Blessed are all the fun-loving lefties in their plastic Dubya masks dancing around to other noise. Nothing restores one's faith in the counterculture more than the happy presence of exaggerated Halloween masks of the current leader of the free world, conscripted into the melodrama of public dissent and made into the bad guy. (This is, after all, the president's job.)

Bless 'em, because they usually get such perfunctory, objectively dismissive press.

What is a peace march now but a shrill, regimented bore to the rest of the nation? All the ambivalence from network news, the yawning disparagement from syndicated columnists of the "irrelevant left," not to mention the sneerings of hawkish neo-cons who would blog it all away into permanent, patriotic silence. It looks so futile on television, or on the page -- another predictable part of a long, obligatory prologue to war: the Big Protest. For all the energy present Saturday, a march on Washington always seems to feel like a rerun.

Someone is always protesting something and it's easy to feel inured. In a parallel universe, but also in downtown Washington on the same frigid weekend, there's an annual gathering of gay leather fetishists. Outside the Washington Plaza Hotel, three animal rights activists -- one in a cow costume, one dressed as a cowboy in faux leather and one simply a transgendered busybody -- are imploring the leather daddies to become pleather daddies, which is to miss the point of a leather fetish altogether. In this way Washington is like a constant surfing of public-access cable shows.

Leather, war, Rumsfeld, weapons of mass destruction, Give Peace a Chance, civil disobedience: a steady drumbeat, an ever-changing ensemble leaving one side of the stage while another enters.
..........
**Problem statement**:
Rewrite the part of the peace-march piece between "Blessed are all" and "the president's job.)", inclusive, replacing "Dubya" with "Bush".

**Dataset section**:
..........
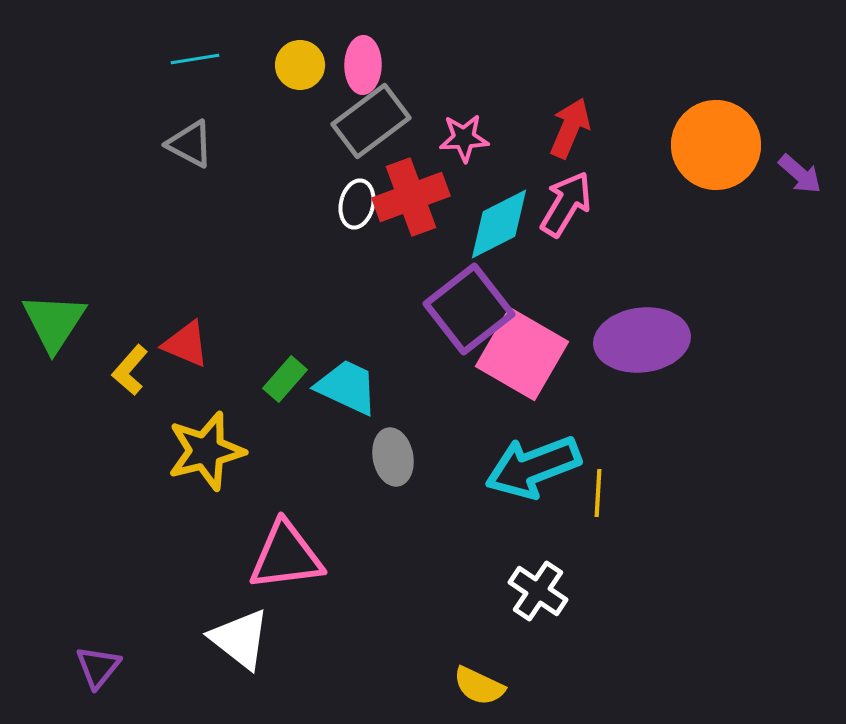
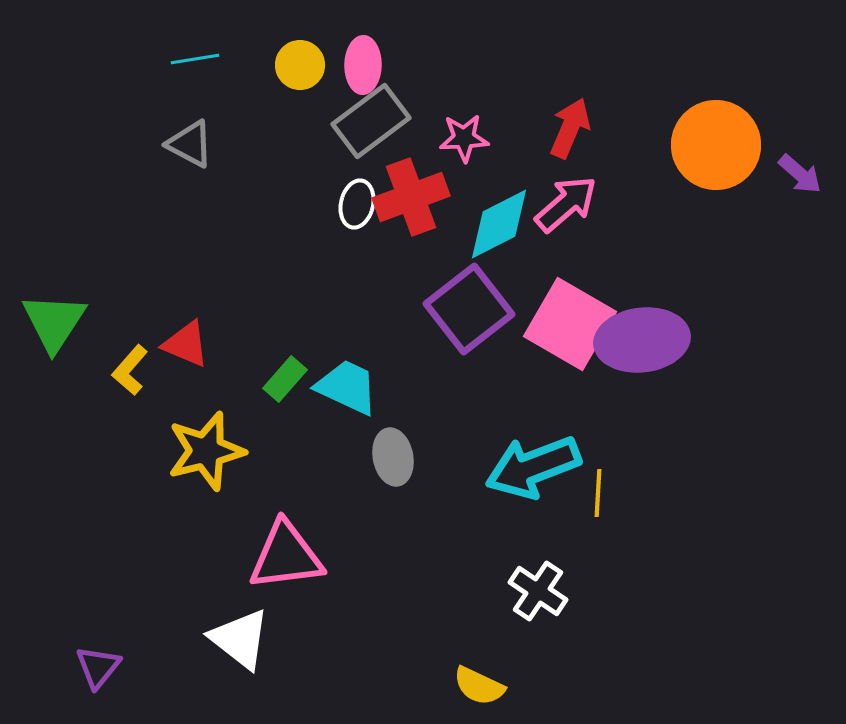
pink arrow: rotated 18 degrees clockwise
pink square: moved 48 px right, 30 px up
..........
**Reply**:
Blessed are all the fun-loving lefties in their plastic Bush masks dancing around to other noise. Nothing restores one's faith in the counterculture more than the happy presence of exaggerated Halloween masks of the current leader of the free world, conscripted into the melodrama of public dissent and made into the bad guy. (This is, after all, the president's job.)